Who are their target customer(s)

  • Women in early perimenopause with new, confusing symptoms: They notice irregular periods, brain fog, mood swings, or sleep problems but don’t know what’s typical, feel dismissed by providers, and want clear next steps.
  • People who’ve tried supplements/OTC remedies or generic wellness apps: They’re stuck in trial‑and‑error spending with little symptom relief and want practical, data‑backed guidance instead of guesswork.
  • Women who want objective hormone information during perimenopause: Standard lab tests are hard to time and interpret during fluctuating cycles; they need an easy, accurate way to relate hormones to day‑to‑day symptoms.
  • Busy working parents/professionals: They have limited time for appointments and want concise, actionable insights and a clinician‑ready report to speed up decision‑making.
  • Primary care clinicians and OB/GYNs: They see patients with messy symptom histories and lack perimenopause‑specific longitudinal data; they want standardized tracking plus hormone context to guide evidence‑based care.

How would they acquire their first 10, 50, and 100 customers

  • First 10: Founder‑led pilots via personal networks and perimenopause community moderators, plus clinician referrals, offering a free, tightly supported pilot with the at‑home kit, log, and one‑page report to gather testimonials and case studies.
  • First 50: Targeted outreach in perimenopause Facebook/Reddit groups and newsletters, and onboarding a few PCP/OB‑GYN practices to refer patients into a low‑cost pilot using early case studies and endorsements; introduce simple patient referral credits.
  • First 100: Sell short pilots to employers/benefits teams and integrate with 1–2 telehealth platforms for clinician ordering; run paid social against symptom keywords with quiz retargeting and lean on clinician‑facing case studies to keep referral conversion high.
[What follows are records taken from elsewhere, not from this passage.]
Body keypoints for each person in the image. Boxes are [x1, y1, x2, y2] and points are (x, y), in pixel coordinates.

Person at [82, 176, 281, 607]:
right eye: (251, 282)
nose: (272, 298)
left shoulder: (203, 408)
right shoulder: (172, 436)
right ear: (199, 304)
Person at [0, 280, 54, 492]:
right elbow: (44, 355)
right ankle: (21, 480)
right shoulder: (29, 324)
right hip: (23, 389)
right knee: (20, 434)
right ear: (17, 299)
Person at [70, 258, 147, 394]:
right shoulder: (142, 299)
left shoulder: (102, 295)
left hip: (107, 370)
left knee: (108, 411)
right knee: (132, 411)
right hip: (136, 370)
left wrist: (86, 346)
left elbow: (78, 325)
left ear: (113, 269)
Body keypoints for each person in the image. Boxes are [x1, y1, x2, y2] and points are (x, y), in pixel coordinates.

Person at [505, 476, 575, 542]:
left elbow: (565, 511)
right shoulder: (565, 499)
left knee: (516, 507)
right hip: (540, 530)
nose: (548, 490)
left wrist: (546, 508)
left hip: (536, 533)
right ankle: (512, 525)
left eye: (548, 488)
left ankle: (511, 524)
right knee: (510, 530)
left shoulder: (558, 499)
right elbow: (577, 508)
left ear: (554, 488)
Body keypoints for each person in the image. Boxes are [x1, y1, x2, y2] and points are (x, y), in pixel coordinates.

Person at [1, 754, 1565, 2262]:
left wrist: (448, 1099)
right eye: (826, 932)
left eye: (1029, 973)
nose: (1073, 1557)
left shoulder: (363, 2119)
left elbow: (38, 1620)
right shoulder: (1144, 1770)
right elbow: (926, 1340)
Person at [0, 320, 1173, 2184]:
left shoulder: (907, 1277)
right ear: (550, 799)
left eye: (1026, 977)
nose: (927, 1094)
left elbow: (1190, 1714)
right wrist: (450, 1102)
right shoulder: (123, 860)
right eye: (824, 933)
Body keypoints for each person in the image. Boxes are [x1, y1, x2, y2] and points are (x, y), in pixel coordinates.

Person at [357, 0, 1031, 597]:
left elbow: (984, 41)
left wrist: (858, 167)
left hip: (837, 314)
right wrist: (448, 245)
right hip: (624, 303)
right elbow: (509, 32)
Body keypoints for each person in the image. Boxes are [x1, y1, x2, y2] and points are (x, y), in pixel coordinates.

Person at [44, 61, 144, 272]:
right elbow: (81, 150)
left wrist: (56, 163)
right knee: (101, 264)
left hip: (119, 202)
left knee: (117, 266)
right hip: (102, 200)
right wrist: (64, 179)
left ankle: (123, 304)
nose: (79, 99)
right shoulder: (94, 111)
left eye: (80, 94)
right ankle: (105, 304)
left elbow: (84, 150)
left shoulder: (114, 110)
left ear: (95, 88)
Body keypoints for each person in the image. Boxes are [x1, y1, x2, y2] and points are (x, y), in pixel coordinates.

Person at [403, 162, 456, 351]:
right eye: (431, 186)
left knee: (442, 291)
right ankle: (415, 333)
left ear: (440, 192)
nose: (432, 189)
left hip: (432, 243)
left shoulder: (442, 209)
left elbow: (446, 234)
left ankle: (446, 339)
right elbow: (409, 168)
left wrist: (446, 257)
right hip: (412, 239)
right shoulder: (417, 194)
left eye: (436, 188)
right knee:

What is the rough total addressable market

Top-down context:

A broad U.S. demographic proxy for perimenopause awareness and education is women aged ~35–54, about 42 million people based on 2023 female age‑band counts (35–39, 40–44, 45–49, 50–54) (Statista/Census).

Bottom-up calculation:

Epidemiologic sizing: roughly 2 million U.S. women enter perimenopause annually; with an average transition of ~4–7 years, that implies ~8–14 million concurrently in the symptomatic transition at any time (2M/year × 4–7 years) (peer‑reviewed review). Play Health also cites a broader positioning figure of 30M+ U.S. women navigating perimenopause (YC/Play Health; YC post).

Assumptions:

  • Perimenopause duration averages 4–7 years for many, though it varies widely (review; WHO background).
  • The bottom‑up pool focuses on women with noticeable, help‑seeking symptoms rather than all women in the broad 35–54 demographic.
  • Broad awareness/education TAM (30M–42M) overstates near‑term buyers but is relevant for long‑term channels (employers, payers, workplace programs).

Who are some of their notable competitors

  • Midi Health: Virtual perimenopause/menopause clinic delivering clinician‑led care and treatments, often insurance‑covered; a direct care alternative for symptom management (Midi Health).
  • Evernow: Subscription telehealth for menopause/perimenopause with HRT and ongoing clinician messaging; strong brand in direct‑to‑consumer midlife care (Evernow).
  • Alloy: Telehealth menopause care with prescription treatments and education; positioned for comprehensive symptom coverage (Alloy).
  • Midday (Lisa Health): AI‑assisted menopause app built with Mayo Clinic collaboration, offering symptom tracking and wearable‑driven insights; focuses on self‑management and education (Mayo Clinic news).
  • Mira – Menopause Transitions Kit: At‑home hormone monitoring device and test strips to track menopause transitions and correlate symptoms with hormone levels; a hardware‑plus‑app testing alternative (Mira).